Covering all the items on his 1998 healthcare agenda, Clinton also included in the budget $30 million to put in place the recommendations of his Advisory Commission on Consumer Protection and Quality in the Health Care Industry.
About $25 million would be used to fund quality research by the Agency for Health Care Policy and Research that the commission is expected to recommend when it publishes its final report in March.
HHS Secretary Donna Shalala said there would be other budget "adjustments" related to bringing HCFA programs into compliance with legislation related to recommendations from the quality commission.
The AHCPR would receive $46 million in new revenues -- representing more than a quarter of its budget -- from a new "Research Fund for America" that Clinton proposed.
That fund is partly reliant on $3.6 billion from national legislation requiring tobacco companies to defray the costs of treating smoking-related illnesses. The proposed tobacco settlement has yet to begin moving through Congress (See story, p. 3).
The Department of Veterans Affairs' budget calls for a $40.3 million dip in its healthcare spending. Under Clinton's proposal, government funds would constitute slightly more than $17 billion, while the VA is projected to collect another $676.8 million from third-party insurers.
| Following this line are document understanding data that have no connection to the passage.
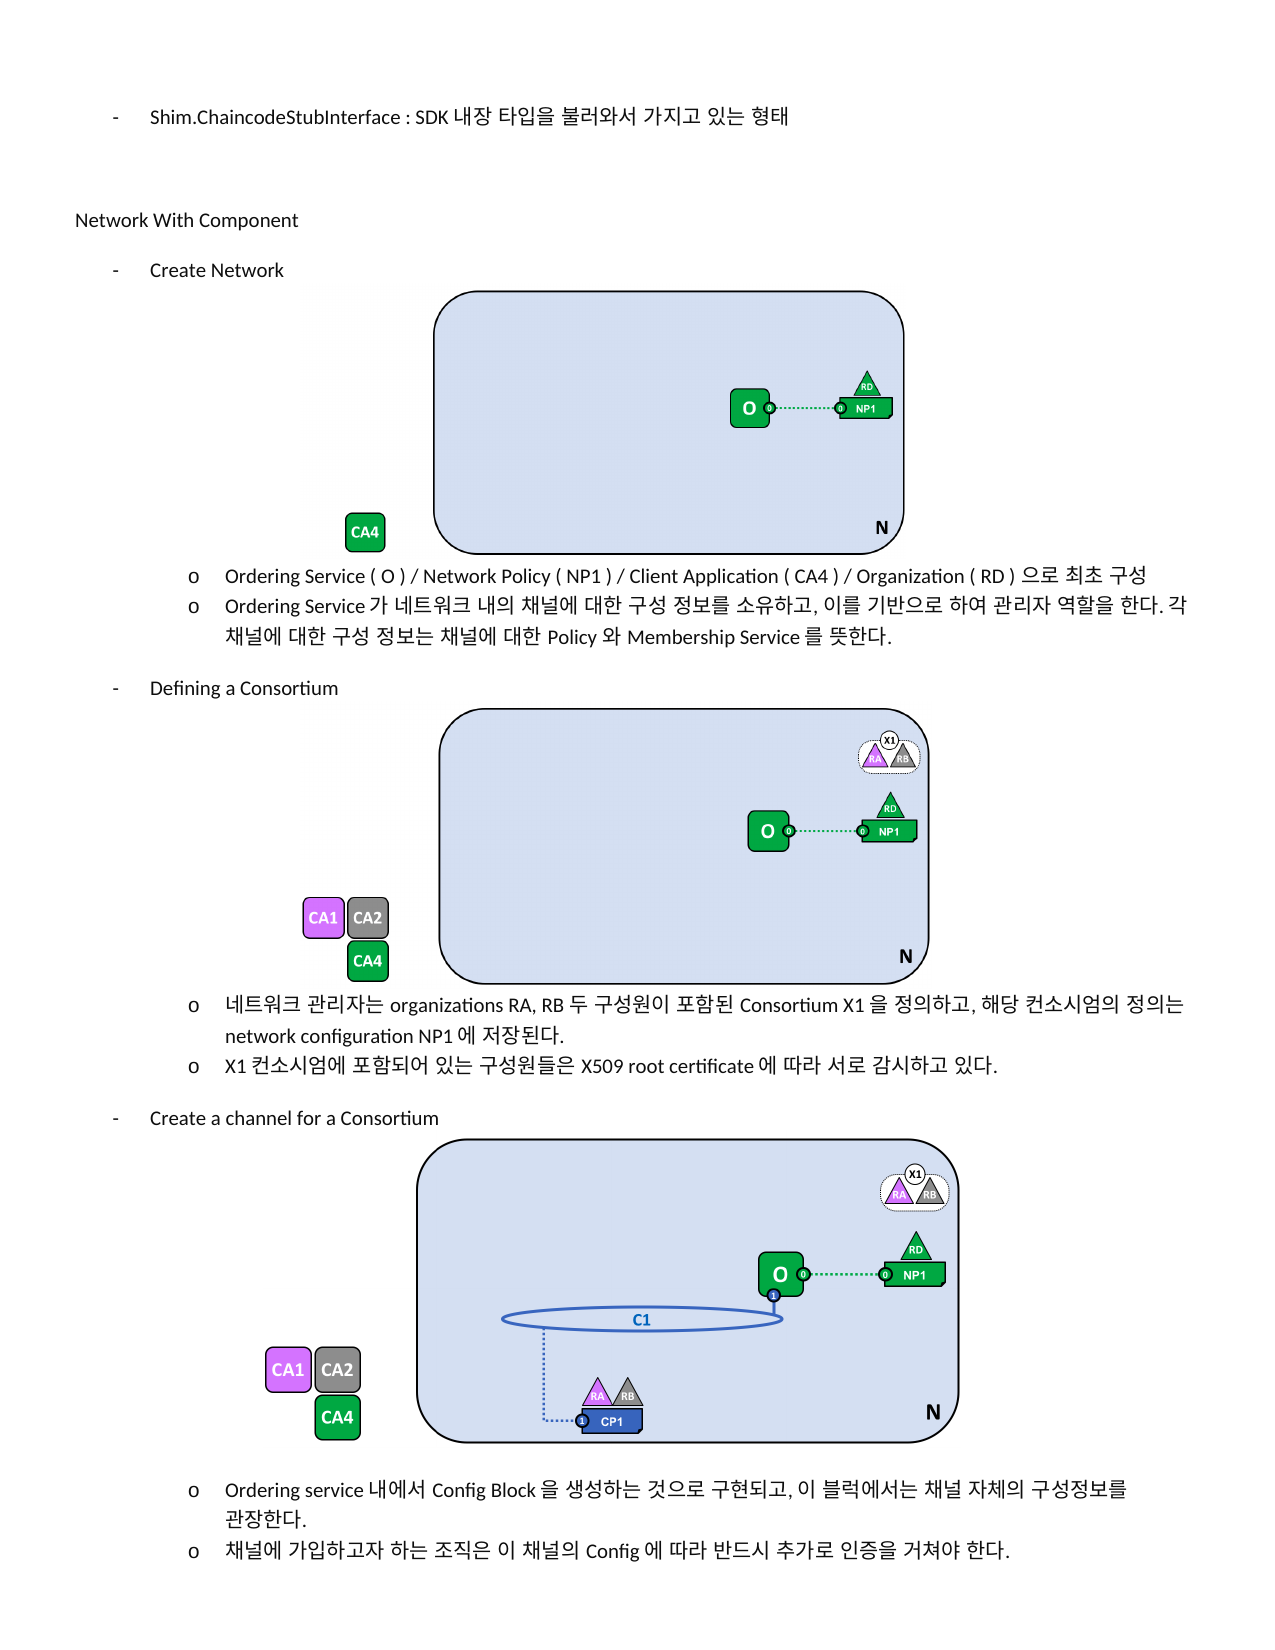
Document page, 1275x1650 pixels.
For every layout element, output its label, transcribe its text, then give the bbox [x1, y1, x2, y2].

picture [300, 283, 907, 559]
picture [300, 701, 932, 989]
text Network With Component [75, 207, 1200, 232]
list Shim.ChaincodeStubInterface : SDK 내장 타입을 불러와서 가지고 있는 형태 [112, 100, 1200, 131]
list Ordering service 내에서 Config Block을 생성하는 것으로 구현되고, 이 블럭에서는 채널 자체의 구성정보를 관장한다. [187, 1473, 1200, 1534]
list 채널에 가입하고자 하는 조직은 이 채널의 Config에 따라 반드시 추가로 인증을 거쳐야 한다. [187, 1534, 1200, 1564]
list Ordering Service ( O ) / Network Policy ( NP1 ) / Client Application ( CA4 ) / Organization ( RD ) 으로 최초 구성 [187, 559, 1200, 589]
list X1 컨소시엄에 포함되어 있는 구성원들은 X509 root certificate에 따라 서로 감시하고 있다. [187, 1049, 1200, 1079]
list 네트워크 관리자는 organizations RA, RB 두 구성원이 포함된 Consortium X1 을 정의하고, 해당 컨소시엄의 정의는 network configuration NP1에 저장된다. [187, 988, 1200, 1049]
picture [262, 1130, 962, 1448]
list Defining a Consortium [112, 676, 1200, 701]
list Create a channel for a Consortium [112, 1105, 1200, 1130]
list Ordering Service가 네트워크 내의 채널에 대한 구성 정보를 소유하고, 이를 기반으로 하여 관리자 역할을 한다. 각 채널에 대한 구성 정보는 채널에 대한 Policy 와 Membership Service를 뜻한다. [187, 589, 1200, 650]
list Create Network [112, 258, 1200, 283]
Veterans groups, who routinely draft an alternative budget plan, said the VA budget proposal would fall about $552.2 million short of what's needed to maintain current services.
"We think we're about a year away from hitting a brick wall," said Gordon Mansfield, executive director of Paralyzed Veterans of America.
Clinton's budget also proposes a $10.1 billion budget to cover 6 million military retirees, their dependents, and the dependents of active-duty military personnel.
That figure is $500 million more than the military services requested. Senior Pentagon officials said the extra money was derived from some $21 billion in savings over five years made available from other parts of the Defense Department budget through lower-than-expected inflation rates.